=== EXERCISE ===
Identify every line in the entries below that contains the word "Universal", and copy each of those lines.

=== Begin Enclosure ===

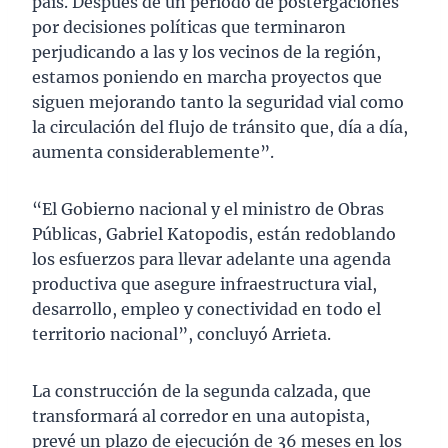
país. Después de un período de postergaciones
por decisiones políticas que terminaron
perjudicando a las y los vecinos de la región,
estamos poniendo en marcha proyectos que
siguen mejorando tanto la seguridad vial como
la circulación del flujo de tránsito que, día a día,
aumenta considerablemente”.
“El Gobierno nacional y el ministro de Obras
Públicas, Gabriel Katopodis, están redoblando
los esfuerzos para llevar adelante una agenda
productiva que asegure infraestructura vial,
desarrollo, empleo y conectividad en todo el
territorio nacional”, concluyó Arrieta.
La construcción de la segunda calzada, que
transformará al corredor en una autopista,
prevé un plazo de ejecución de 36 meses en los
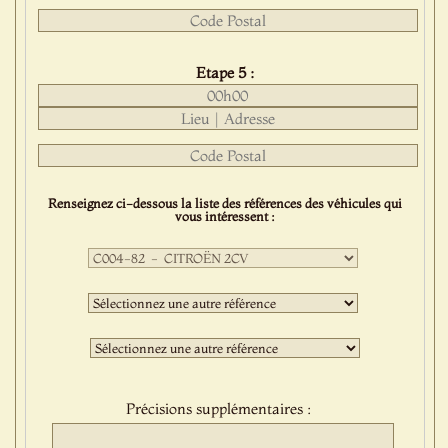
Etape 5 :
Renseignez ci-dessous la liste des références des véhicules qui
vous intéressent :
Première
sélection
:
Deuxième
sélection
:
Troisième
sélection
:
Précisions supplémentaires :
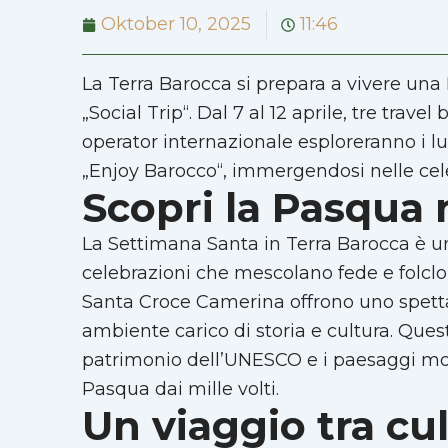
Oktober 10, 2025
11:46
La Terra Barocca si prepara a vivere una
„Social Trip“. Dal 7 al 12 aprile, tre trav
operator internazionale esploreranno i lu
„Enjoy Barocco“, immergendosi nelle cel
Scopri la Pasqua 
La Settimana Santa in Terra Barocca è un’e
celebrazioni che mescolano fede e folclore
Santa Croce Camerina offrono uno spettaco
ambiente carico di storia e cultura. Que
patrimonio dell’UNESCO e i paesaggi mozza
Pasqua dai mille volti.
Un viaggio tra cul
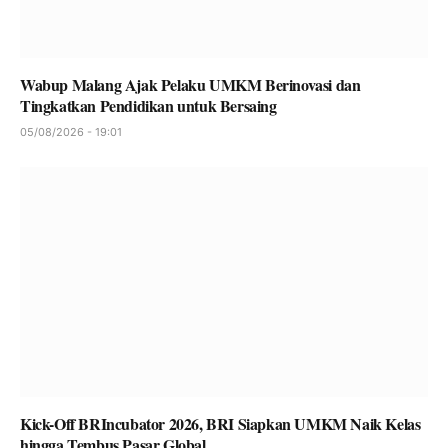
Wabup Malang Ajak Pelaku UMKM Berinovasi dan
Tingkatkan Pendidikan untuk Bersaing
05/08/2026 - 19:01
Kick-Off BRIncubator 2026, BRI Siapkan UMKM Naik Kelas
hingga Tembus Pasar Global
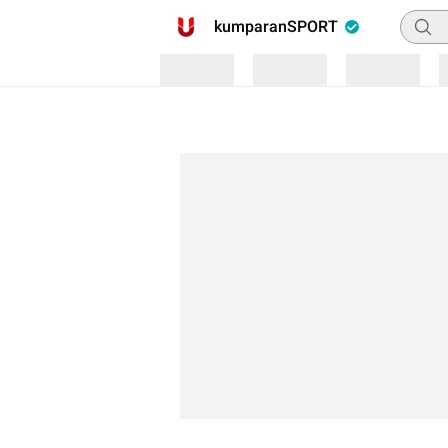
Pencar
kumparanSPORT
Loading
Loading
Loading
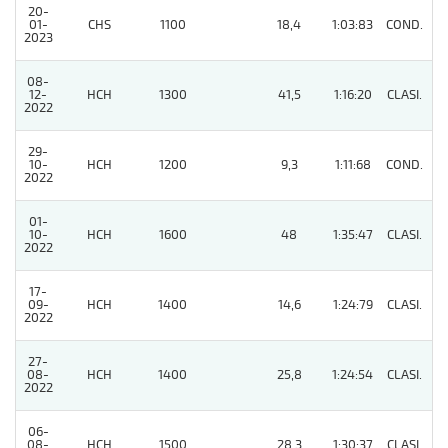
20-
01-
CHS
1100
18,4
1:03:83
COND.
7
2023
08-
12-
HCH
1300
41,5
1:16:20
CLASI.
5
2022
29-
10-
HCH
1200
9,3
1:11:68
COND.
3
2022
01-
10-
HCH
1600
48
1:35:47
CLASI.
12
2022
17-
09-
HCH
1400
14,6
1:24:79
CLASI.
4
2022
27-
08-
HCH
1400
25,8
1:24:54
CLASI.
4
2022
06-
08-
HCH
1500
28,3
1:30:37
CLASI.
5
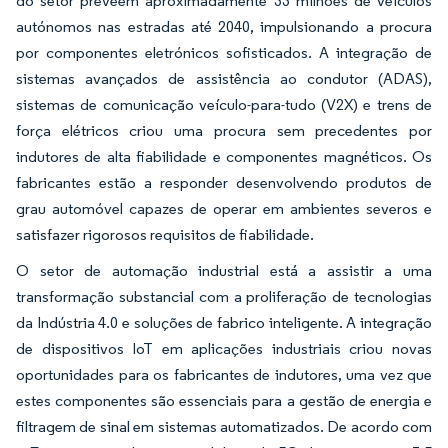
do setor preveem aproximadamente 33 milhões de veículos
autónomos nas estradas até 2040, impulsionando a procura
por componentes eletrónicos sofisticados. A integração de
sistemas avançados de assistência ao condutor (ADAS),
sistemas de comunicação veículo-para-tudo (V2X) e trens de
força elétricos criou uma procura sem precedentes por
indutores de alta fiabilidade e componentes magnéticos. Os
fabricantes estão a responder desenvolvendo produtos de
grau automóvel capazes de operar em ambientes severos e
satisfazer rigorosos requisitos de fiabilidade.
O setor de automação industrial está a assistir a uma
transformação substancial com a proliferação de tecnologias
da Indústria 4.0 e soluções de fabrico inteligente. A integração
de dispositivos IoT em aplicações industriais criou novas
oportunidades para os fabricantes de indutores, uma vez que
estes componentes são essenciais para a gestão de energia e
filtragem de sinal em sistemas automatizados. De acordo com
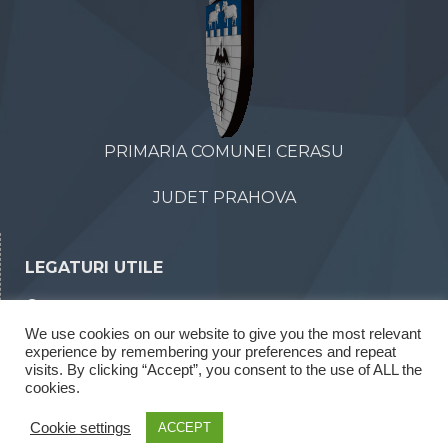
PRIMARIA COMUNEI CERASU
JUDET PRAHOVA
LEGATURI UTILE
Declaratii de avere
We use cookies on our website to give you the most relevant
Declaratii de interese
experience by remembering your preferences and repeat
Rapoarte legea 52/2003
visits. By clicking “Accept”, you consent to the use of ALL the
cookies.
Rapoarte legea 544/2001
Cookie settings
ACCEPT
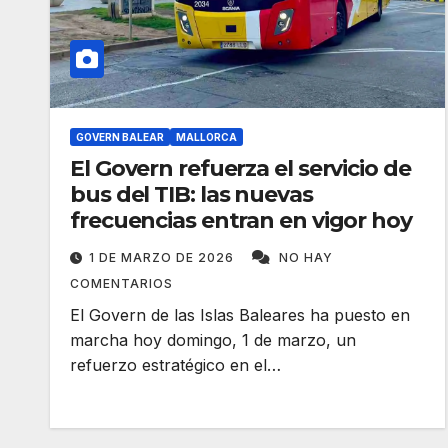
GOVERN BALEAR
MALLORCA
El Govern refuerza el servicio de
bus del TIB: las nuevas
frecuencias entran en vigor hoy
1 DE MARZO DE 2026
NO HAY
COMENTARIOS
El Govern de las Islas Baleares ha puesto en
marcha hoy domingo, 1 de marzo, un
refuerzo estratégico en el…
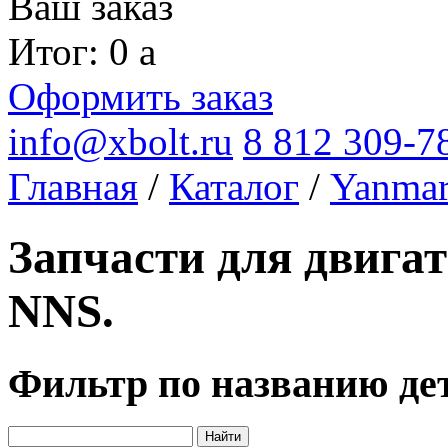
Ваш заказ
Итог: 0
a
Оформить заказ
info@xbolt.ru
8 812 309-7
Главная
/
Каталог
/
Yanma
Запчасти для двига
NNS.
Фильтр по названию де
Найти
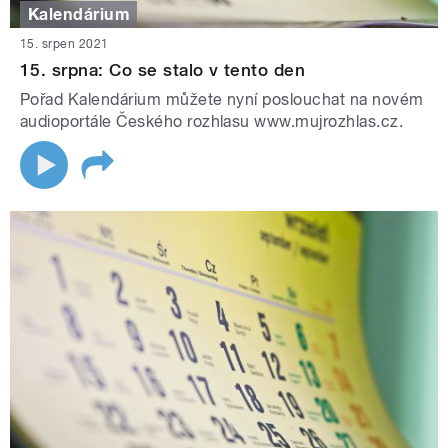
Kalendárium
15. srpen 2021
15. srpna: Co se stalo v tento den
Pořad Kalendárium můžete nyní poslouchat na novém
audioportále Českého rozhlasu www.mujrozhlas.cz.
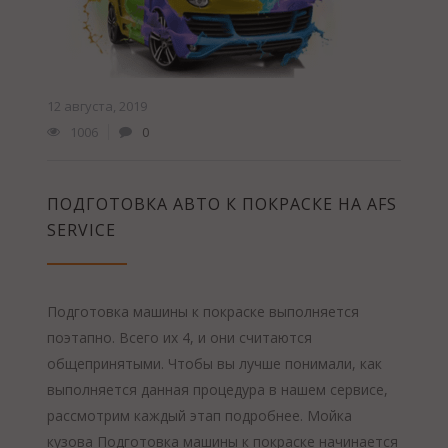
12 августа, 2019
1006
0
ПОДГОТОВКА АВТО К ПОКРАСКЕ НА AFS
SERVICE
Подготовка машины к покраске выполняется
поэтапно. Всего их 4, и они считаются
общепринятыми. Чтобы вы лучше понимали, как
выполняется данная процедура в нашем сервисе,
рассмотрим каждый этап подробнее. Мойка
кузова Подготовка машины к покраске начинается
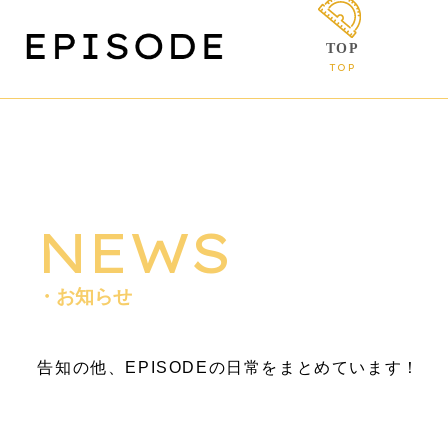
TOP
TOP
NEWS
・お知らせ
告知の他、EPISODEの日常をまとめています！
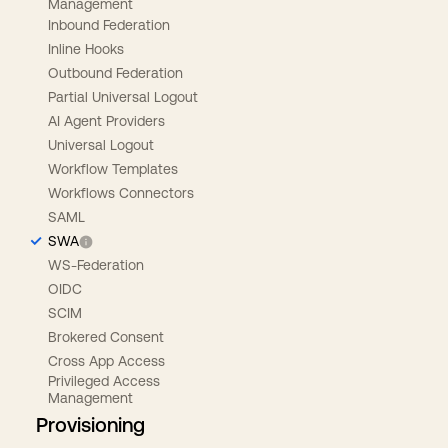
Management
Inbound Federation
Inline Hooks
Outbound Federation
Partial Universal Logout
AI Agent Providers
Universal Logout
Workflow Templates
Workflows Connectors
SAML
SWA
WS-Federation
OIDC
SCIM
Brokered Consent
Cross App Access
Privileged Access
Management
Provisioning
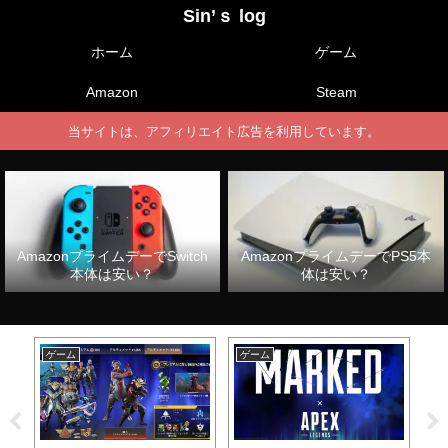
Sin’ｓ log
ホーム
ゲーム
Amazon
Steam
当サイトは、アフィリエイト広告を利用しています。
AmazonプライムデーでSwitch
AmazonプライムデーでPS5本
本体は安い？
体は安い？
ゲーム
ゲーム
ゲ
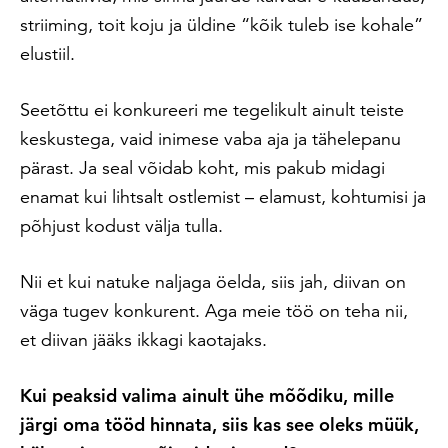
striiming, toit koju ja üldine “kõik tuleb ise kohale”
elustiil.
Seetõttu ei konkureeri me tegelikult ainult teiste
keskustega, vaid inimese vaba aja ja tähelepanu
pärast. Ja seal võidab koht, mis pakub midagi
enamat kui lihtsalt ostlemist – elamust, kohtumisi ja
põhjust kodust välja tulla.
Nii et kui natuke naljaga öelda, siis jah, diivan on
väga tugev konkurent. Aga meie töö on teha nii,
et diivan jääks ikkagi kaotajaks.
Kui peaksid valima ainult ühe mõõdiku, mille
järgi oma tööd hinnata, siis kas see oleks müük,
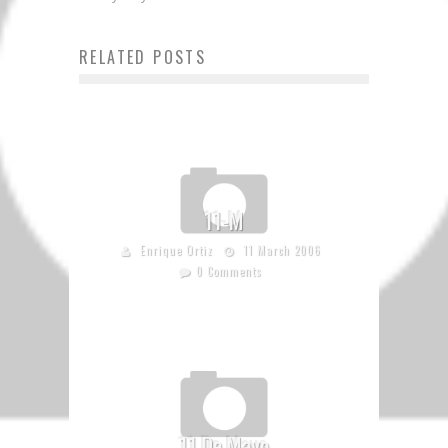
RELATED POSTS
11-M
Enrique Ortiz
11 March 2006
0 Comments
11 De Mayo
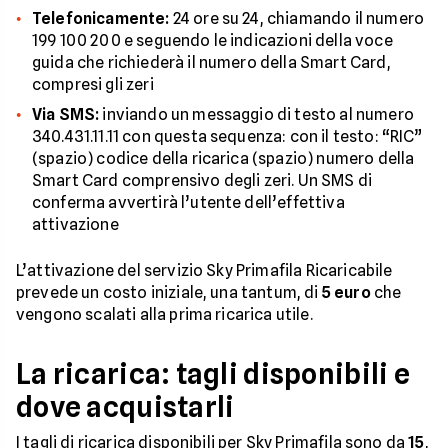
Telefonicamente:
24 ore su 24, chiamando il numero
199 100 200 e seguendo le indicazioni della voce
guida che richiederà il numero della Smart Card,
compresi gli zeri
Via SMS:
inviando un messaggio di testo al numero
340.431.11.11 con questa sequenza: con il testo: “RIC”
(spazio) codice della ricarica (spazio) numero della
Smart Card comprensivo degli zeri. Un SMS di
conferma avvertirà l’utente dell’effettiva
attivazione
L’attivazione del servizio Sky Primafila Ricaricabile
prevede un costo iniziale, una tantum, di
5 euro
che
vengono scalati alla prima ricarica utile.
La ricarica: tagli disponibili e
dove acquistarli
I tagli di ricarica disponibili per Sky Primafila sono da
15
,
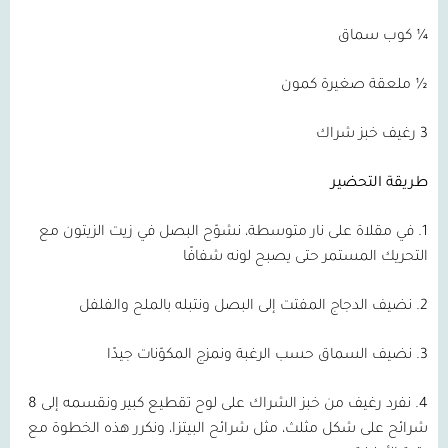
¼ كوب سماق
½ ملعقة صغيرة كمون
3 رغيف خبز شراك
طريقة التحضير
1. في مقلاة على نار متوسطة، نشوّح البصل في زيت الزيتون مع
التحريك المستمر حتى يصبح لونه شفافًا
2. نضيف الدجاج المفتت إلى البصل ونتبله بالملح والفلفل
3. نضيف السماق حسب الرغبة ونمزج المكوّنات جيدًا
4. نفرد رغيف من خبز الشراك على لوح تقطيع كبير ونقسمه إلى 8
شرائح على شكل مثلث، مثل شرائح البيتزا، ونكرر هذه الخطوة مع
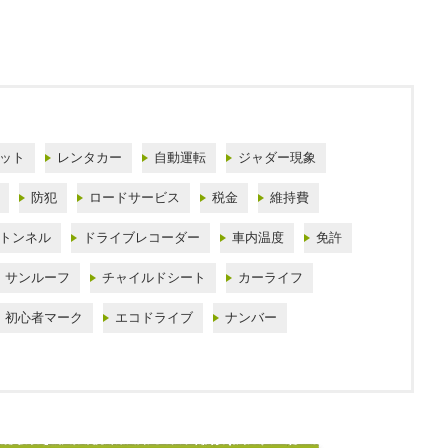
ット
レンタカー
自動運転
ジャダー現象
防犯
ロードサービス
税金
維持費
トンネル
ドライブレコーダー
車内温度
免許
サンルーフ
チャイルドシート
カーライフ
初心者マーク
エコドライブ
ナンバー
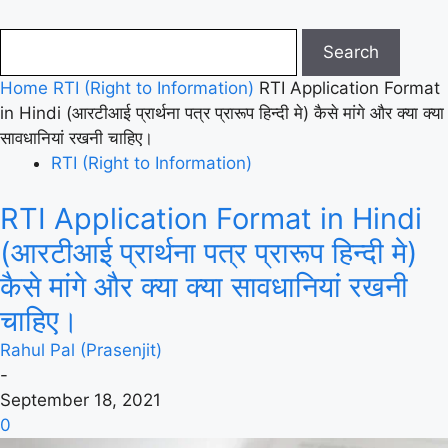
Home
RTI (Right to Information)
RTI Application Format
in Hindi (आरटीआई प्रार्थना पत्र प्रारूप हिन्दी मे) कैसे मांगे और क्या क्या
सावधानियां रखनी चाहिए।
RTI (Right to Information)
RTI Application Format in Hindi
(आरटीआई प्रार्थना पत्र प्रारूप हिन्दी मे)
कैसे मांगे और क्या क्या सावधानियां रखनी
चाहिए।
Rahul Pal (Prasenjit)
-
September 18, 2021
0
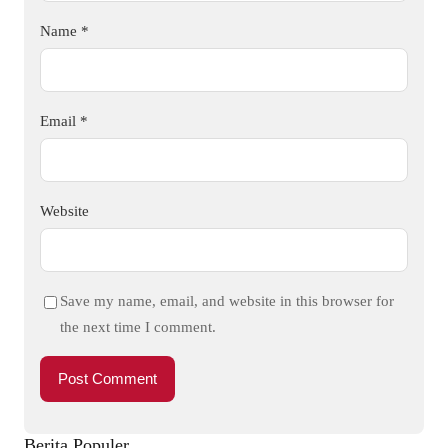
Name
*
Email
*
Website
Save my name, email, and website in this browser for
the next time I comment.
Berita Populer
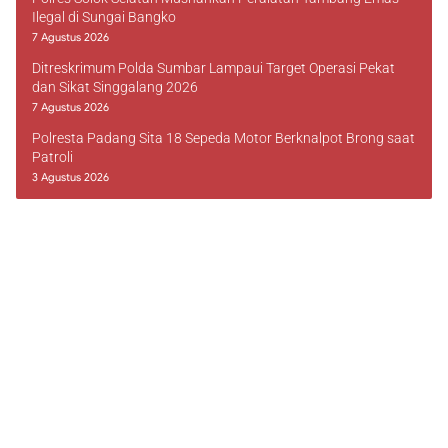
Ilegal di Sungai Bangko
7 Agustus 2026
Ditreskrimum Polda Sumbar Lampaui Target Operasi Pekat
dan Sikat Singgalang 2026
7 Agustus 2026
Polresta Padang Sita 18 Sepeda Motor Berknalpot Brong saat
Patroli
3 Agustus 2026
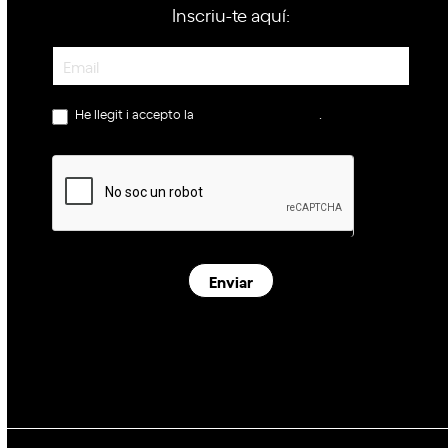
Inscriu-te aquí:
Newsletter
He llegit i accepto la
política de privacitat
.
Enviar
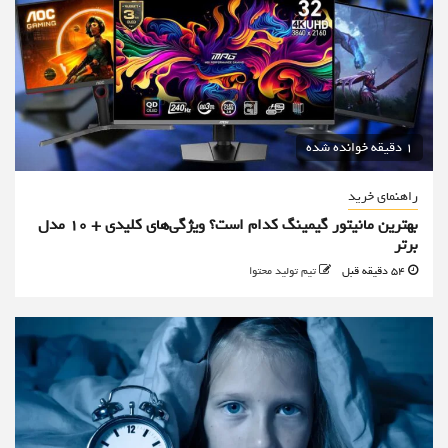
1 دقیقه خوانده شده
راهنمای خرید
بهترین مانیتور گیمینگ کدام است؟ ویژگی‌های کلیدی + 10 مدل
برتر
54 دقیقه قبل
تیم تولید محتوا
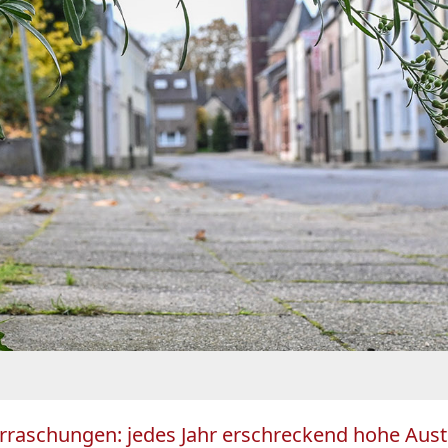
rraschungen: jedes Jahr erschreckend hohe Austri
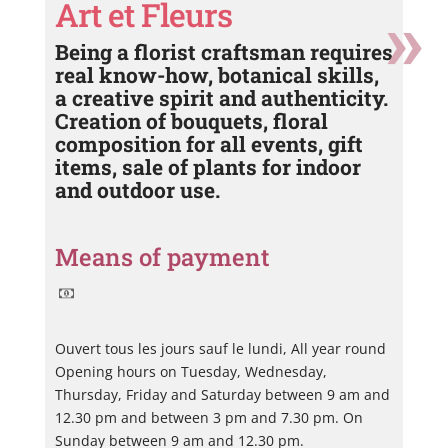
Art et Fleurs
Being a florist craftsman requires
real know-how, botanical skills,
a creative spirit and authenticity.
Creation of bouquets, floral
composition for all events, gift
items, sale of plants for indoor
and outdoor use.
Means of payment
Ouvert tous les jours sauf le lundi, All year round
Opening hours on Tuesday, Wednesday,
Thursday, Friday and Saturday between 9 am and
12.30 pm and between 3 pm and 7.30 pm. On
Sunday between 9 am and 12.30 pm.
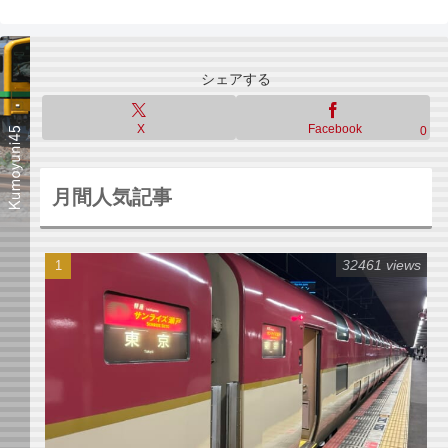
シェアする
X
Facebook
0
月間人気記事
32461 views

=== End Enclosure ===

=== ANSWER ===
Partial Universal Logout
Universal Logout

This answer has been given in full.